Si Penser c’est rendre grâce – le livre autobiographique de Pierre Magnard – est riche en souvenirs touchants et en pensées stimulantes, malheureusement l’omniprésence d’un ego en mal de reconnaissance ne permet pas à son auteur d’assez universaliser son propos et son message. C’est comme si, englué dans son besoin de retour, la pensée ne pouvait prendre tout son envol et accèder au concept. Paradoxe d’un homme trop soucieux de soi qui a passé sa vie à explorer un génie qui n’a cessé d’ascétiquement s’arracher à son moi pour mieux s’attacher mystiquement à celui du Christ. Paradoxe redoublé d’un titre qui se voulait programmatique et qui demeure asymptotique ou plutôt désespérément symptomatique : l’auteur ne cesse d’incurver l’action de grâces vers le bénéficiaire, au lieu de la destiner à son Bienfaiteur.

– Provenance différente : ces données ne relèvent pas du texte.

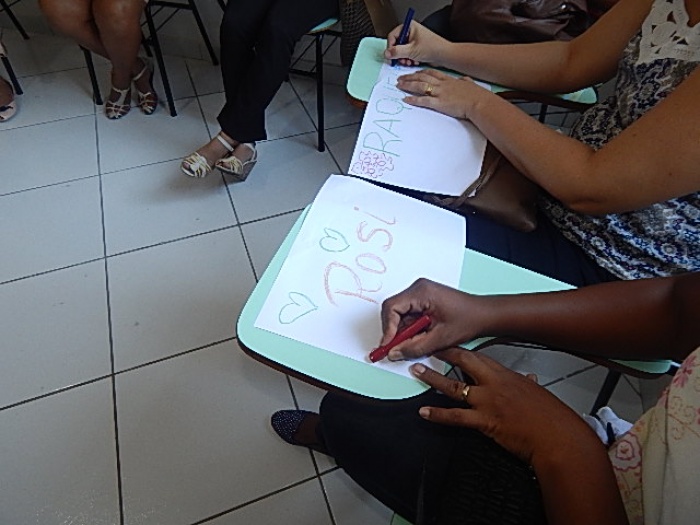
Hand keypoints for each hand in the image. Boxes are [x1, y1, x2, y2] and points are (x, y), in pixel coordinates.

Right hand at [379, 278, 485, 360]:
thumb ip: (414, 348)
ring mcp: (420, 293)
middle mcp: (418, 289)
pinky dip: (410, 329)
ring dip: (403, 331)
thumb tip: (394, 353)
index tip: (388, 346)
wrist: (485, 315)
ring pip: (400, 314)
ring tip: (413, 344)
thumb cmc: (469, 320)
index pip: (392, 307)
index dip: (387, 329)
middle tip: (395, 349)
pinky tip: (419, 337)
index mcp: (421, 292)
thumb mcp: (439, 339)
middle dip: (394, 332)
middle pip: (393, 310)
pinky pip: (408, 314)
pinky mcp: (424, 300)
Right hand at [384, 21, 448, 65]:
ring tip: (409, 62)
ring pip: (402, 50)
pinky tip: (414, 62)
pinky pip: (407, 53)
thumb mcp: (411, 50)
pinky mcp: (416, 47)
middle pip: (396, 43)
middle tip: (401, 61)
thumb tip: (386, 53)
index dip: (390, 47)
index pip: (392, 36)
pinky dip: (409, 59)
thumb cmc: (432, 48)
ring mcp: (414, 40)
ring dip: (404, 58)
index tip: (390, 56)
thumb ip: (397, 52)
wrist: (445, 55)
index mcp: (409, 27)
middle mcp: (411, 32)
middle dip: (399, 54)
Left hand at [396, 69, 491, 120]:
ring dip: (408, 85)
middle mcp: (442, 84)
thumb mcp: (470, 84)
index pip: (432, 72)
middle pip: (423, 77)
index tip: (414, 72)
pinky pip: (423, 100)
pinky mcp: (439, 103)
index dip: (421, 72)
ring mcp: (440, 93)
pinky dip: (413, 99)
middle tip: (401, 78)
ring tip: (399, 85)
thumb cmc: (477, 95)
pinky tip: (406, 99)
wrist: (479, 102)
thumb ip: (465, 81)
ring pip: (420, 86)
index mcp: (449, 80)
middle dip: (410, 77)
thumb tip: (464, 79)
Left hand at [411, 348, 595, 464]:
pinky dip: (437, 414)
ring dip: (433, 378)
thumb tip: (529, 378)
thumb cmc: (551, 417)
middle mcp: (494, 384)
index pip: (479, 357)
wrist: (557, 437)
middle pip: (464, 363)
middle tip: (426, 349)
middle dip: (443, 355)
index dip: (461, 350)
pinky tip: (424, 412)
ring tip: (417, 371)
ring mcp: (487, 402)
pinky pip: (455, 416)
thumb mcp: (538, 393)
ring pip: (454, 386)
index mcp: (507, 376)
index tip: (448, 345)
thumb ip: (528, 383)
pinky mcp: (484, 421)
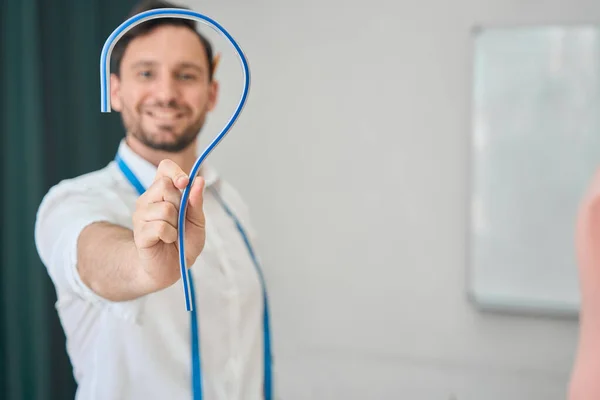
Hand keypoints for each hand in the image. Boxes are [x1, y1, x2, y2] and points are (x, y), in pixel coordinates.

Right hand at [132, 159, 205, 290]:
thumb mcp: (197, 221)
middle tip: (179, 220)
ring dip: (176, 224)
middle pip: (165, 185)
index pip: (165, 167)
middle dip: (180, 203)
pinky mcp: (139, 232)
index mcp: (163, 192)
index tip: (185, 183)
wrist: (171, 267)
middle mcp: (149, 199)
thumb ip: (196, 202)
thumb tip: (199, 180)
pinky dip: (170, 235)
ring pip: (165, 208)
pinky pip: (160, 226)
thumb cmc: (184, 242)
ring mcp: (141, 215)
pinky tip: (167, 240)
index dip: (176, 172)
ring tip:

Jusqu’à la page finale où, sans résister à l’envie d’égotiser une dernière fois, il pose enfin les bonnes questions, au ras même de sa vulnérabilité :
« Quand mon épouse Agnès apparut, son amour enchantant le monde, je crus pouvoir coudre ensemble tous ces lopins auquel sa présence donnait une justification d’exister, mais comment vivre maintenant l’épreuve de son absence ? Rendu à ce que j’étais avant elle, je me trouve confronté à un insupportable défi : Dieu a vu pour moi plus grand que je n’étais ; il ne m’aura pas permis de m’installer durablement sur terre et me contraint toujours à regarder le ciel. Qui dira la souffrance de cet excès de Dieu, mais qui dira aussi l’espérance qu’en contient la promesse [1] ? »
Commentons brièvement. L’absence de son épouse rend Pierre Magnard à la plus grande pauvreté. Il éprouve alors au plus vif de lui-même, il pâtit sans pouvoir en faire la théorie, le hiatus platonicien entre l’idéal et le réel. Mais le christianisme convertit cette déhiscence en promesse du côté du donateur et en espérance du côté du récipiendaire. Alors, enfin, denken ist danken…
Pascal Ide
[1] Pierre Magnard, Penser c’est rendre grâce, Paris, Le Centurion, 2020, p. 217-218.